Kiss - Ace Frehley

1978
5 keepers
keeper avg .555
"Rip It Out"**** kicks off the best-selling of the Kiss 1978 solo albums, and if it was a band song it would have been among the best songs the full band ever did; "Speedin' Back to My Baby"**** (co-credited to his wife Jeanette), a cheeky cross between Sweet and Bad Company / Free, is almost as good. "Snow Blind"**** and head-banging "Ozone"**** are riff-rockers more in the vein of "Strutter." Ending with "What's On Your Mind," which is almost Big Star power-pop, the first side is pretty solid. The disco-Bo Diddley "New York Groove," written for Ace by 70's hit-writer Russ Ballard, is so lyrically simple I thought it was Frehley's and "I'm In Need of Love," well, is a little memorable only because Frehley got himself a delay. "Wiped Out"**** is split between slightly funky verses and hard-rock choruses.
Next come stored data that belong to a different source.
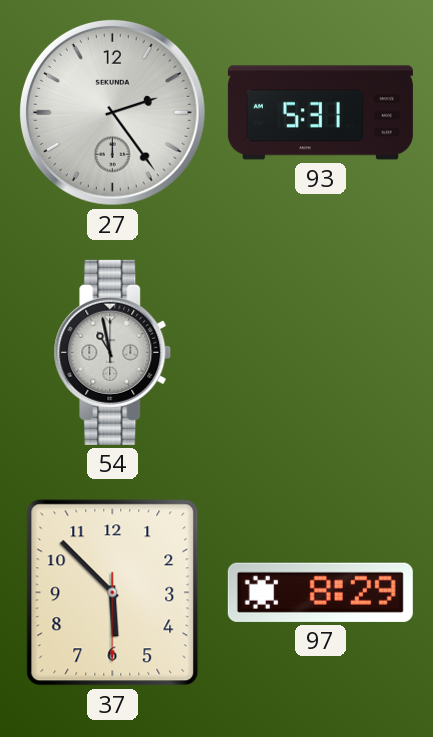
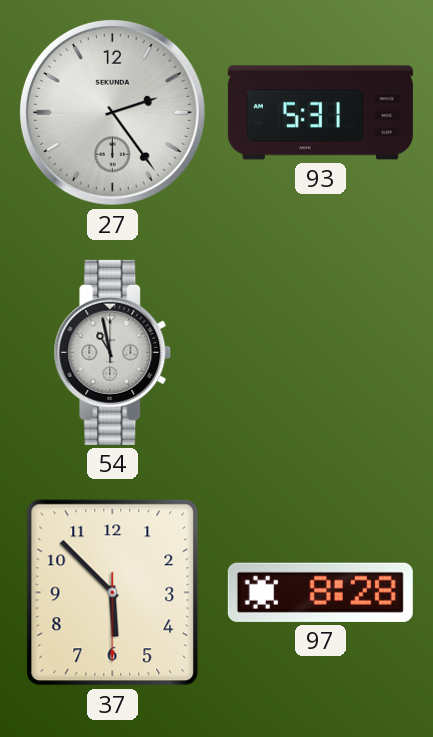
97: 8:29 -> 8:28
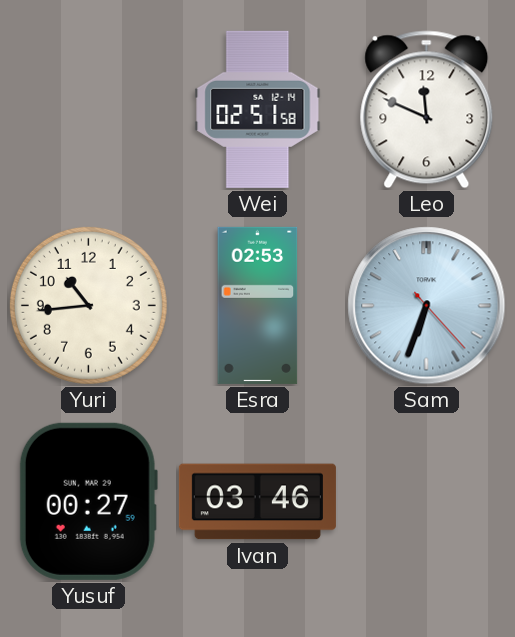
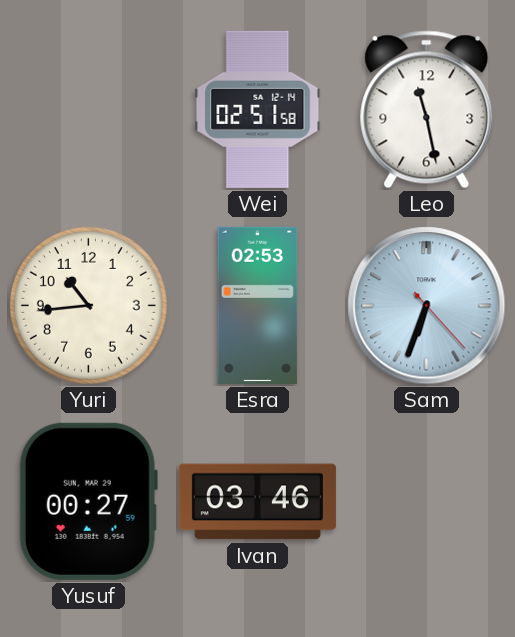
Leo: 11:49 -> 11:28
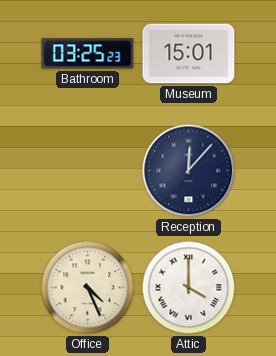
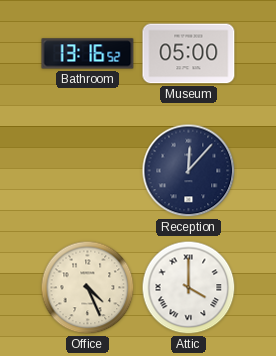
Bathroom: 03:25 -> 13:16
Museum: 15:01 -> 05:00
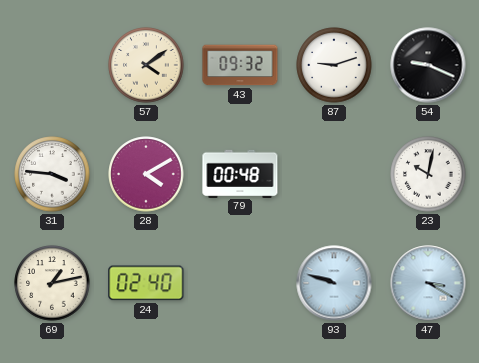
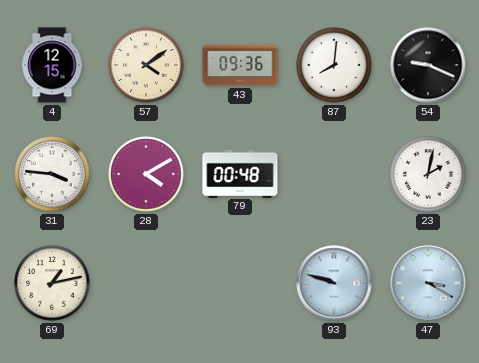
4: none -> 12:15
43: 09:32 -> 09:36
87: 9:12 -> 8:01
23: 10:02 -> 2:02
24: 02:40 -> none
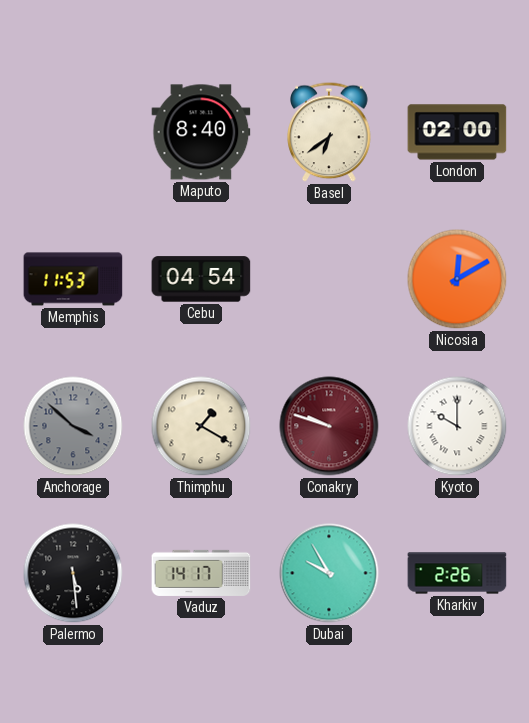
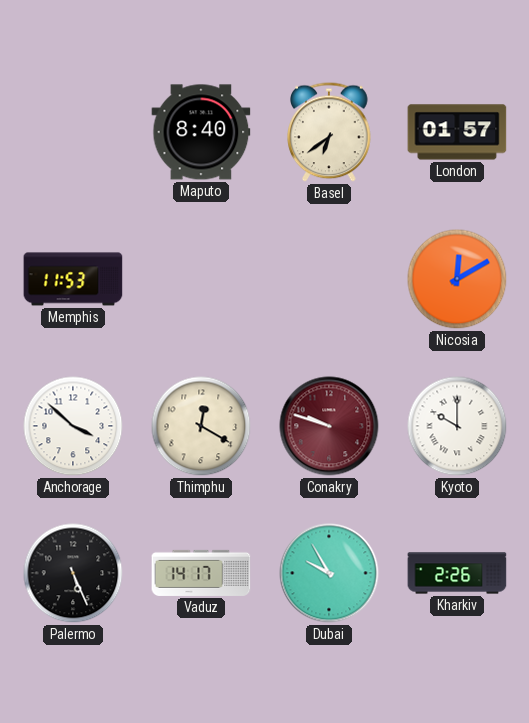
London: 02:00 -> 01:57
Cebu: 04:54 -> none
Anchorage dial: grey -> white
Thimphu: 1:20 -> 12:20
Palermo: 5:29 -> 5:26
The album is closed out by the instrumental "Fractured Mirror," an outlier for Kiss, though Black Sabbath and other heavy metal bands had recorded mellow, melodic instrumental pieces like "Laguna Sunrise." Now Frehley is no lyricist - "Wiped Out" actually includes the line "knew I could make knew I could shake loose and fancy free" (is he Bugs Bunny?), and "Ozone" is the most "moon June spoon" song ever (all the lines end as follows: guy, high, dry, fly, shy, try, mine, time, fine, crime). Also, for a legendary lead guitarist, some of his leads are predictable and sound like finger exercises, especially "Snow Blind", "Ozone," and "I'm In Need Of Love." But the album's consistency suggests that Frehley might be Kiss's George Harrison, their secret weapon.